Kacey shows up uninvited one night, smelling like tequila.

She doesn’t knock. Just slips inside my room like she belongs there.

I am sitting in a chair looking out the window of some hotel room in a city I don't remember.

She moves across the room and directly to me.

Her hand lands on my shoulder and she tries to climb into my lap.

I shove her back.

“What the fuck are you doing?”

She laughs like I’m being dramatic. “Relax. Everyone knows you’re single now.”

I see red.

“I’m not single,” I snap, jumping up. “She’s still my wife.”

Kacey’s smile sharpens. “Is that why she’s everywhere with anyone who isn’t you?”

I step toward her, fury shaking my hands. “Get out.”

She rolls her eyes. “God, everyone acts like Bailey’s so fucking perfect. She’s not. She just...”

“Get out,” I roar.

She freezes, then scoffs. “You never acted married before. Why bother now?”

Something in me snaps, I am physically vibrating.

“I have never touched you, never cheated on my wife.”

She rolls her eyes and tosses her hair over her shoulder, “Whatever, maybe not.. But everyone thinks it… even her. You spent all your time with me, chose me over her time and time again. What did you think it was leading to?”

I feel like I can’t breathe, I stumble until I get to the door and open it grinding out. “Leave, and don’t come near me again.”

She hesitates, then smirks. “Good luck chasing someone who’s already moved on.”

The door slams behind her.

I tell Dave to keep her away from me, and for once he doesn’t argue.

When we are back in Nashville I finally go to the house and I notice immediately that her things are gone.

The kitchen feels wrong without her filling the space with her voice.

Bailey used to sing some of her favourite songs when she would cook for us.

I move through the house that now feels like a glaring reminder of all my mistakes.
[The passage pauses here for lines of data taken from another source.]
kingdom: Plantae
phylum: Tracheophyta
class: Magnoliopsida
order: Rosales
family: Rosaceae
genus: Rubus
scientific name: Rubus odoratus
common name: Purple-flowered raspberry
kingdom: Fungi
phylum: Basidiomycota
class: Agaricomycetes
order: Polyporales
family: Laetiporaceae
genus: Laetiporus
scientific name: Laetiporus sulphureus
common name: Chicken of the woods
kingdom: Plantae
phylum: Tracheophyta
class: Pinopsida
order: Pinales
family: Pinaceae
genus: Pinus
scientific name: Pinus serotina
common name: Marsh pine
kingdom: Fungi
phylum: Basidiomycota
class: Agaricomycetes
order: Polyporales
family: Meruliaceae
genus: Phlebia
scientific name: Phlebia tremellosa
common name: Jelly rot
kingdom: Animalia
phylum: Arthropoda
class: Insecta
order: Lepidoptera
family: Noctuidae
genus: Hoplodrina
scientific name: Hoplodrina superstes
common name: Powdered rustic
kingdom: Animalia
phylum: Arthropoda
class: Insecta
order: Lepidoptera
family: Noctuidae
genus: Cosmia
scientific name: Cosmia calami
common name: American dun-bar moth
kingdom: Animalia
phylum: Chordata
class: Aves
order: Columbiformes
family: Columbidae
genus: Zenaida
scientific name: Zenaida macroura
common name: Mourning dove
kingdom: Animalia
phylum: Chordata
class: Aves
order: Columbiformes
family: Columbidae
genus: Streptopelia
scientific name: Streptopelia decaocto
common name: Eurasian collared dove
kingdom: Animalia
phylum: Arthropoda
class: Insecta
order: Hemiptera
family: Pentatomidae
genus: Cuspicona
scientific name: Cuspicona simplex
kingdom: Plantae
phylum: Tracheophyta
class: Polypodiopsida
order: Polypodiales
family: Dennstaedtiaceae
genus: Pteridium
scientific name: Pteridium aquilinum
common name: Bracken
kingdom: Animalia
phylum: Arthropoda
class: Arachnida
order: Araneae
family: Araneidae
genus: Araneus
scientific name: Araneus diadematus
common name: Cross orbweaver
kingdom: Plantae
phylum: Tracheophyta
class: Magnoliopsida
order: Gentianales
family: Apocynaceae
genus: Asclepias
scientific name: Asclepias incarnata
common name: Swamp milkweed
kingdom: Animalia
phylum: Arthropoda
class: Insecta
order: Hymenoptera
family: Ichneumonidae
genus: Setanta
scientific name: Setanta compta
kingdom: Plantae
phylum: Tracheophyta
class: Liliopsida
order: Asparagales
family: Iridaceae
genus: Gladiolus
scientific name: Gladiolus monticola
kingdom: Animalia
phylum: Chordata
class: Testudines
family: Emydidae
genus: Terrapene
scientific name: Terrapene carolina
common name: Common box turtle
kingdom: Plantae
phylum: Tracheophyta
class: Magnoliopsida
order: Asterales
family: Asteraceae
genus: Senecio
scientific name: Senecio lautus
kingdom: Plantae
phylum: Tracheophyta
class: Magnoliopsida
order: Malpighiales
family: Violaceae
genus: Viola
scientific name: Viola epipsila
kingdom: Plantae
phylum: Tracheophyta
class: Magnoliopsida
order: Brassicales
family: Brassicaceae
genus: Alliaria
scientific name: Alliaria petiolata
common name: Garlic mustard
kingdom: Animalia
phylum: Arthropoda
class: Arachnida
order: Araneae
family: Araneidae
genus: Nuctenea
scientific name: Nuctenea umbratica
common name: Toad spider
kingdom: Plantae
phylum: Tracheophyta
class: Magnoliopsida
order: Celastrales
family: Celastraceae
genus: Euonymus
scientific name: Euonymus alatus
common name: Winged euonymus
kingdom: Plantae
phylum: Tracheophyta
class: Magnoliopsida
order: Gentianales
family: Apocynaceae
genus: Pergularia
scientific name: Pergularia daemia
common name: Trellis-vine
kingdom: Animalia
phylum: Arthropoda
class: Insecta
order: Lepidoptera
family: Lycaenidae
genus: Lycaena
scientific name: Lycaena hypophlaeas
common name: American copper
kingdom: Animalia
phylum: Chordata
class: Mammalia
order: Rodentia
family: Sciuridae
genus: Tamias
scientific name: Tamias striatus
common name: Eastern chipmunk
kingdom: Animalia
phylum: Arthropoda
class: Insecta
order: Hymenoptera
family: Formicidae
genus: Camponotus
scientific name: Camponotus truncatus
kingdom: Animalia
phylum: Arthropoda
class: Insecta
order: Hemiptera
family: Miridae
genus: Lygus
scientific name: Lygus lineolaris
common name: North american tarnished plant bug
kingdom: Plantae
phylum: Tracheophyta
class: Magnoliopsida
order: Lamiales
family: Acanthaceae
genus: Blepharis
I find her ring on the dresser. Just sitting there, like it doesn’t mean anything.

I fucking lose it.

I smash a chair into the wall. Sweep everything off the counters. Kick over stools. Rip open drawers like she might be hiding in one of them. I scream until my throat is raw. Then I sit on the floor with the ring in my palm and cry like something inside me died.

I don’t remember leaving, but I wake up in a hotel room I don’t remember getting, with a hangover and another headline.

Bailey this.

Jackson that.

Smiling. Singing. Thriving.

I track her schedule obsessively. Know what city she’s in before she makes the news. Watch clips on mute. Read comments until my vision blurs.

She looks free and I am drowning.

I leave voicemails I don’t remember recording.

Some are angry.

Some pleading.

Some slurred apologies.

She blocks my number, so I switch phones and call again.

The pills don’t work like they used to.

Nothing does.

So I take more.

I tell myself I’m in control, that she’ll come back once this phase burns out. But deep down, in the quiet moments I can’t drown...

I know the truth.

I didn’t lose her all at once.

I lost her every time I chose myself and called it us.

And now August is bleeding into September, and everything I thought I was chasing is finally right in front of me. I just don't know what to do with the fact that it's nothing as I had pictured it, and I may have lost the only thing that should have mattered.